Orang cenderung semakin mengabaikan perasaan pihak lain. Bahkan mungkin banyak yang tidak memahami betul tentang makna substansial isu yang disajikan oleh sebuah media.
Tak sedikit yang asal berkomentar dengan kesan “yang penting berbeda” dan meluapkan kebencian. Apalagi lewat akun-akun yang dari labelnya mudah kita duga sebagai tempat menyembunyikan identitas diri.
Sikap Preventif
Kekeruhan ruang digital itu menggambarkan ketiadaan sikap preventif dalam berekspresi. Orang memosting sesuatu tanpa mempertimbangkan hati dan perasaan pihak lain. Juga mengabaikan kemungkinan munculnya luka, yang potensial membuka celah sosial dan celah hukum.

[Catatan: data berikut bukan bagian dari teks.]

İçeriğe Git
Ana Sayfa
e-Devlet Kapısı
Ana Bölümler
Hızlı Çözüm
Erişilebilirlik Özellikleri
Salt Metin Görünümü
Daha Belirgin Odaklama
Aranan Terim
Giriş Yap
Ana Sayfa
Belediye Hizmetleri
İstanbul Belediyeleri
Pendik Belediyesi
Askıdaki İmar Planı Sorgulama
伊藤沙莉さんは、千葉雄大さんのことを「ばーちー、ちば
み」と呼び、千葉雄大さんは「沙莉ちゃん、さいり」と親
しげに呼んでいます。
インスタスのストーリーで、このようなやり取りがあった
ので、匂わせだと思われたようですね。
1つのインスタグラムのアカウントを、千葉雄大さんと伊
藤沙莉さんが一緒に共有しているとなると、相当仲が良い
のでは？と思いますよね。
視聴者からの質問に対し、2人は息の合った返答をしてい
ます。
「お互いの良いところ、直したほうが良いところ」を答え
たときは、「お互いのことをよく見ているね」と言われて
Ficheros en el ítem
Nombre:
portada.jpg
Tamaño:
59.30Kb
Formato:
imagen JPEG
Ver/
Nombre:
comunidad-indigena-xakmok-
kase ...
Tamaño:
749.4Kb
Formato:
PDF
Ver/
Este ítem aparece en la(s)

Apakah dengan demikian, Undang-Undang Informasi dan Transaksi Elektronik belum mampu menyentuh tujuan menjadi rambu preventif untuk menciptakan efek jera?
Atau malah UU ITE akan selalu terposisikan sebagai paradoks kebebasan berekspresi, antara lain dihadapkan dengan Undang-Undang Pers yang memberi jaminan ruang kemerdekaan pers?
Ketika kedewasaan berpendapat belum menuansai cara berpikir manusia, maka mindset hak berekspresi inilah yang paling mudah didalihkan untuk menyampaikan apa saja yang seseorang maui.
Padahal bukankah di balik kebebasan menyampaikan pendapat itu sejatinya juga termuat hak asasi orang lain? Terdapat relasi sosial yang pasti berkait antara satu dan lain orang.
Sah-sah saja Anda bicara hak, tetapi orang lain juga punya hak yang sama. Maka batasan hukum idealnya memberi jalan tengah agar orang tidak semaunya mengunggah apa pun di aneka platform media. Betapa menyedihkan jika kebiasaan menista menjadi hari-hari kita.
Kesimpulan ini tidak bermaksud mereduksi hak kontrol publik terhadap penyelenggaraan negara dan pemerintahan. UU Pers jelas mengamanatkan itu. Tafsir dan kritik terhadap sejumlah pasal UU ITE juga memberi gambaran kehendak, “tak seharusnya UU justru menjerat niat maslahat kontrol publik untuk menjaga kelurusan jalan kekuasaan”.
Pada sisi lain, kepastian hukum yang tidak didasarkan pada pemahaman-pemahaman pasal selentur karet, atau tidak semau yang menggunakan pasal, yang akan meluruskan niat dalam bermedia dan media sosial.
Dalam media sosial, “jangan melukai kalau tidak mau dilukai”.
Dalam wilayah kekuasaan, “jangan menyimpang kalau tidak mau dikoreksi”.
— Amir Machmud NS, wartawan senior, Ketua PWI Jawa Tengah, penulis buku, dan pengajar Ilmu Komunikasi.